Br J Pharmacol. 2015 Jan;172(1):131-41. doi: 10.1111/bph.12905. Epub 2014 Nov 24.
Adenylyl cyclase (AC) is a key signalling enzyme for many GPCRs and catalyses the conversion of ATP to cAMP which, in turn, is a crucial determinant of many biological responses. β-Adrenoceptor agonists are prescribed as bronchodilators for asthma and chronic obstructive pulmonary disease, and it is commonly assumed that they elicit their actions via AC-dependent production of cAMP. However, empirical evidence in support of this is lacking and the exact mechanism by which these drugs acts remains elusive.
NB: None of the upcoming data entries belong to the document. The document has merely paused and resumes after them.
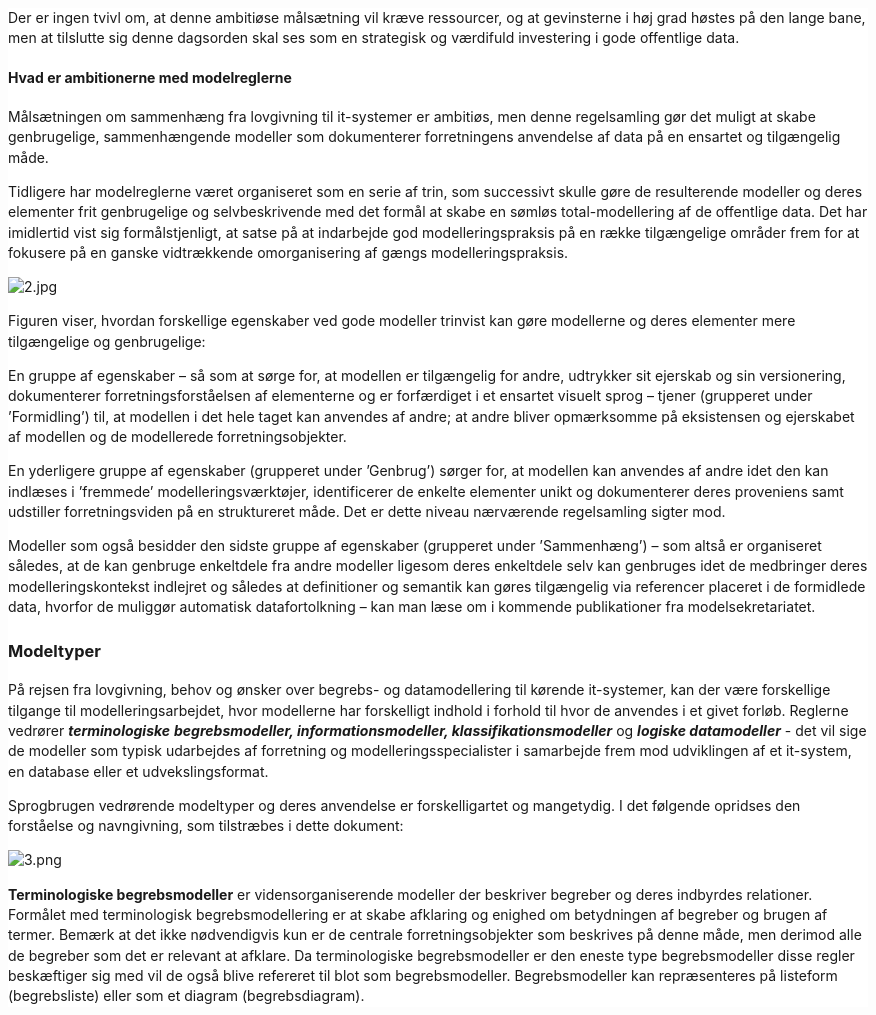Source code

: Der er ingen tvivl om, at denne ambitiøse målsætning vil kræve ressourcer, og at gevinsterne i høj grad høstes på den lange bane, men at tilslutte sig denne dagsorden skal ses som en strategisk og værdifuld investering i gode offentlige data.

#### Hvad er ambitionerne med modelreglerne

Målsætningen om sammenhæng fra lovgivning til it-systemer er ambitiøs, men denne regelsamling gør det muligt at skabe genbrugelige, sammenhængende modeller som dokumenterer forretningens anvendelse af data på en ensartet og tilgængelig måde.

Tidligere har modelreglerne været organiseret som en serie af trin, som successivt skulle gøre de resulterende modeller og deres elementer frit genbrugelige og selvbeskrivende med det formål at skabe en sømløs total-modellering af de offentlige data. Det har imidlertid vist sig formålstjenligt, at satse på at indarbejde god modelleringspraksis på en række tilgængelige områder frem for at fokusere på en ganske vidtrækkende omorganisering af gængs modelleringspraksis.

![2.jpg](C:\Users\B339605\Documents\GitHub\De-faellesoffentlige-regler-for-begrebs-og-datamodellering\assets\2.jpg)

Figuren viser, hvordan forskellige egenskaber ved gode modeller trinvist kan gøre modellerne og deres elementer mere tilgængelige og genbrugelige:

En gruppe af egenskaber – så som at sørge for, at modellen er tilgængelig for andre, udtrykker sit ejerskab og sin versionering, dokumenterer forretningsforståelsen af elementerne og er forfærdiget i et ensartet visuelt sprog – tjener (grupperet under ’Formidling’) til, at modellen i det hele taget kan anvendes af andre; at andre bliver opmærksomme på eksistensen og ejerskabet af modellen og de modellerede forretningsobjekter.

En yderligere gruppe af egenskaber (grupperet under ’Genbrug’) sørger for, at modellen kan anvendes af andre idet den kan indlæses i ’fremmede’ modelleringsværktøjer, identificerer de enkelte elementer unikt og dokumenterer deres proveniens samt udstiller forretningsviden på en struktureret måde. Det er dette niveau nærværende regelsamling sigter mod.

Modeller som også besidder den sidste gruppe af egenskaber (grupperet under ’Sammenhæng’) – som altså er organiseret således, at de kan genbruge enkeltdele fra andre modeller ligesom deres enkeltdele selv kan genbruges idet de medbringer deres modelleringskontekst indlejret og således at definitioner og semantik kan gøres tilgængelig via referencer placeret i de formidlede data, hvorfor de muliggør automatisk datafortolkning – kan man læse om i kommende publikationer fra modelsekretariatet.

### Modeltyper

På rejsen fra lovgivning, behov og ønsker over begrebs- og datamodellering til kørende it-systemer, kan der være forskellige tilgange til modelleringsarbejdet, hvor modellerne har forskelligt indhold i forhold til hvor de anvendes i et givet forløb. Reglerne vedrører **_terminologiske_** **_begrebsmodeller, informationsmodeller, klassifikationsmodeller_** og **_logiske datamodeller_** - det vil sige de modeller som typisk udarbejdes af forretning og modelleringsspecialister i samarbejde frem mod udviklingen af et it-system, en database eller et udvekslingsformat.

Sprogbrugen vedrørende modeltyper og deres anvendelse er forskelligartet og mangetydig. I det følgende opridses den forståelse og navngivning, som tilstræbes i dette dokument:

![3.png](C:\Users\B339605\Documents\GitHub\De-faellesoffentlige-regler-for-begrebs-og-datamodellering\assets\3.png)

**Terminologiske begrebsmodeller** er vidensorganiserende modeller der beskriver begreber og deres indbyrdes relationer. Formålet med terminologisk begrebsmodellering er at skabe afklaring og enighed om betydningen af begreber og brugen af termer. Bemærk at det ikke nødvendigvis kun er de centrale forretningsobjekter som beskrives på denne måde, men derimod alle de begreber som det er relevant at afklare. Da terminologiske begrebsmodeller er den eneste type begrebsmodeller disse regler beskæftiger sig med vil de også blive refereret til blot som begrebsmodeller. Begrebsmodeller kan repræsenteres på listeform (begrebsliste) eller som et diagram (begrebsdiagram).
This is partly due to the existence of at least 10 different isoforms of AC and the absence of any truly selective pharmacological inhibitors. Here, we have used genetically modified mice and model systems to establish the role of AC isoforms in the airway responses to β-adrenoceptor agonists.
Receptors mediating responses to β-adrenoceptor agonists in airway smooth muscle (ASM) and sensory nerve were identified in isolated tissue systems. Expression of mRNA for the AC isoforms in ASM and neurones was determined by qPCR. Functional responses were assessed in AC isoform KO mice and wild-type controls.
Airway and vagal tissue expressed mRNA for various isoforms of AC. AC6 was the most prominent isoform. Responses to β-adrenoceptor agonists in tissues from AC6 KO mice were virtually abolished.
AC6 played a critical role in relaxation of ASM to β1 -adrenoceptor agonists and in modulation of sensory nerves by β1-3 -adrenoceptor agonists. These results further unravel the signalling pathway of this extensively prescribed class of medicine.
腺苷酸环化酶(AC)是许多G蛋白偶联受体(GPCR)的关键信号酶,催化ATP转化为环磷酸腺苷(cAMP),而cAMP又是许多生物学反应的关键决定因素。β-肾上腺素能受体激动剂被用作哮喘和慢性阻塞性肺疾病的支气管扩张剂,通常认为它们通过AC依赖的cAMP产生来发挥作用。然而,缺乏支持这一观点的实证证据,这些药物的确切作用机制仍不清楚。部分原因是存在至少10种不同的AC同工型,且缺乏任何真正具有选择性的药理抑制剂。在此,我们利用基因改造小鼠和模型系统来确定AC同工型在气道对β-肾上腺素能受体激动剂反应中的作用。
在离体组织系统中鉴定介导气道平滑肌(ASM)和感觉神经对β-肾上腺素能受体激动剂反应的受体。通过定量聚合酶链反应(qPCR)测定ASM和神经元中AC同工型的mRNA表达。在AC同工型基因敲除(KO)小鼠和野生型对照中评估功能反应。
气道和迷走神经组织表达多种AC同工型的mRNA。AC6是最主要的同工型。AC6基因敲除小鼠组织对β-肾上腺素能受体激动剂的反应几乎完全消失。
AC6在ASM对β1-肾上腺素能受体激动剂的舒张反应以及β1-3-肾上腺素能受体激动剂对感觉神经的调节中起关键作用。这些结果进一步揭示了这类广泛应用药物的信号通路。